_Problem a_. Collect every line of the entries that contains the string "pose". Case counts.

_Document section_.
○ ○ ○

In this case study, we will explore how association rule can be used to analyze the items that are usualy purcased together.

you can refer to this article to find out about apriori and association rule:
https://rasbt.github.io/mlxtend/user_guide/frequent_patterns/apriori/
https://rasbt.github.io/mlxtend/user_guide/frequent_patterns/association_rules/

## Load Data

We will use the dataset of the transaction in a certain store. You can get the dataset here:
https://gist.githubusercontent.com/Harsh-Git-Hub/2979ec48043928ad9033d8469928e751/raw/72de943e040b8bd0d087624b154d41b2ba9d9b60/retail_dataset.csv

In [2]:
df=pd.read_csv('https://gist.githubusercontent.com/Harsh-Git-Hub/2979ec48043928ad9033d8469928e751/raw/72de943e040b8bd0d087624b154d41b2ba9d9b60/retail_dataset.csv')
df.head()

Unnamed: 0,0,1,2,3,4,5,6
0,Bread,Wine,Eggs,Meat,Cheese,Pencil,Diaper
1,Bread,Cheese,Meat,Diaper,Wine,Milk,Pencil
2,Cheese,Meat,Eggs,Milk,Wine,,
3,Cheese,Meat,Eggs,Milk,Wine,,
4,Meat,Pencil,Wine,,,,


# Get the set of product that has been purchased


In [50]:
unique_product = set(df.values.flatten())
print (unique_product)

{'Wine', nan, 'Eggs', 'Diaper', 'Cheese', 'Bread', 'Milk', 'Meat', 'Bagel', 'Pencil'}


  and should_run_async(code)


## Preprocess Data

In this step, we will transform our dataset so that we will have a one hot encoding based on the purchased products.

○ ○ ○

_Problem b_. Reproduce the passage of the association rule case study from "# Get the set" up to and including "and should_run_async(code)", substituting "all_products" for each occurrence of "unique_product".

_Supplied data_.
○ ○ ○

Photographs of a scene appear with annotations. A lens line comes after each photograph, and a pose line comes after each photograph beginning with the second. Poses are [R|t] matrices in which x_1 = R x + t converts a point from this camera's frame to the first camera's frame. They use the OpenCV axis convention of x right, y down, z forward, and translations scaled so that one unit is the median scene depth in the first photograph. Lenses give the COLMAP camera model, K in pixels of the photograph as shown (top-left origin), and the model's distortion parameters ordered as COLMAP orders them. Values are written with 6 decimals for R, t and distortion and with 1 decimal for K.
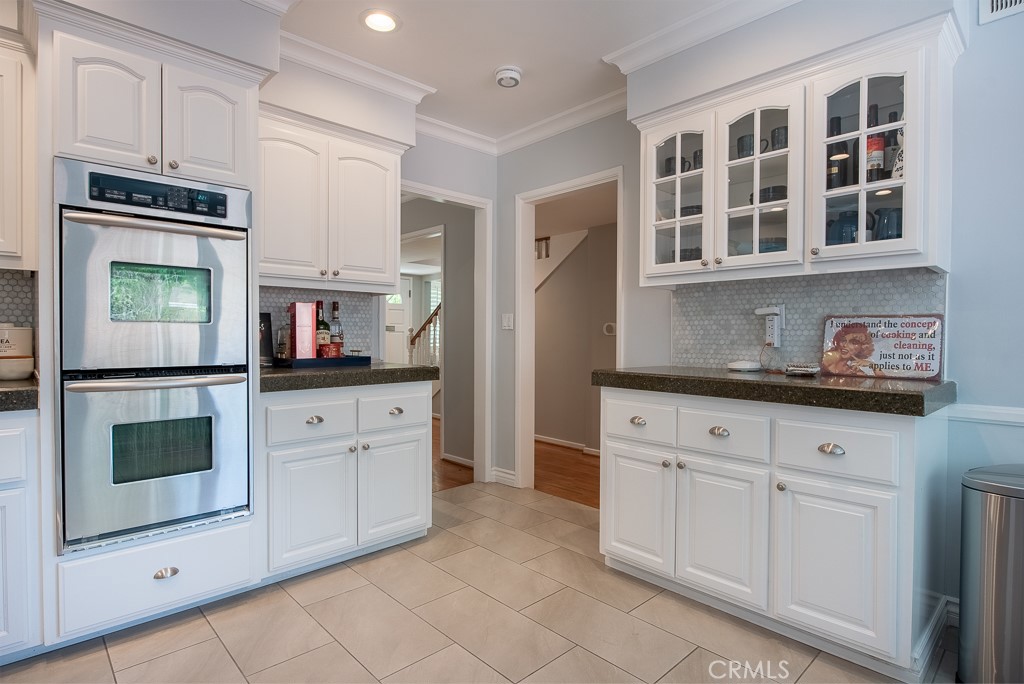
lens RADIAL K [[523.4, 0, 511.4], [0, 523.4, 342.4], [0, 0, 1]] dist [-0.003099, -0.000218]
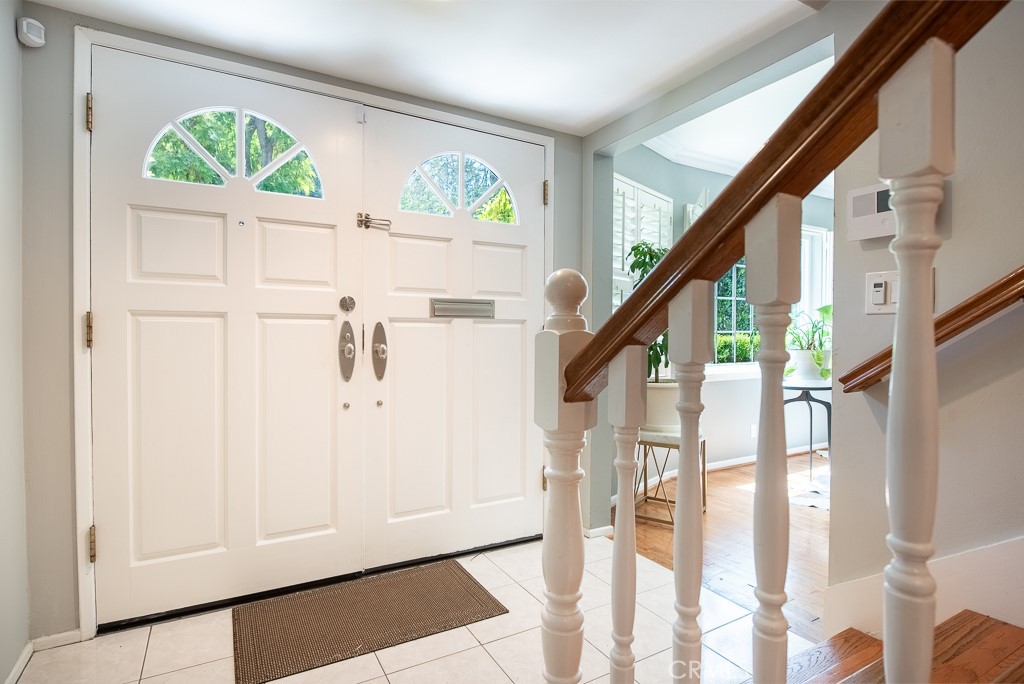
lens RADIAL K [[523.4, 0, 513.5], [0, 523.4, 339.6], [0, 0, 1]] dist [-0.003099, -0.000218]
pose [[0.971592, -0.001977, -0.236654, -0.145288], [0.001633, 0.999997, -0.001651, -0.009354], [0.236657, 0.001218, 0.971593, 0.726677]]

○ ○ ○

_Written reply a_.
Photographs of a scene appear with annotations. A lens line comes after each photograph, and a pose line comes after each photograph beginning with the second. Poses are [R|t] matrices in which x_1 = R x + t converts a point from this camera's frame to the first camera's frame. They use the OpenCV axis convention of x right, y down, z forward, and translations scaled so that one unit is the median scene depth in the first photograph. Lenses give the COLMAP camera model, K in pixels of the photograph as shown (top-left origin), and the model's distortion parameters ordered as COLMAP orders them. Values are written with 6 decimals for R, t and distortion and with 1 decimal for K.
pose [[0.971592, -0.001977, -0.236654, -0.145288], [0.001633, 0.999997, -0.001651, -0.009354], [0.236657, 0.001218, 0.971593, 0.726677]]

_Written reply b_.
# Get the set of product that has been purchased


In [50]:
all_products = set(df.values.flatten())
print (all_products)

{'Wine', nan, 'Eggs', 'Diaper', 'Cheese', 'Bread', 'Milk', 'Meat', 'Bagel', 'Pencil'}


  and should_run_async(code)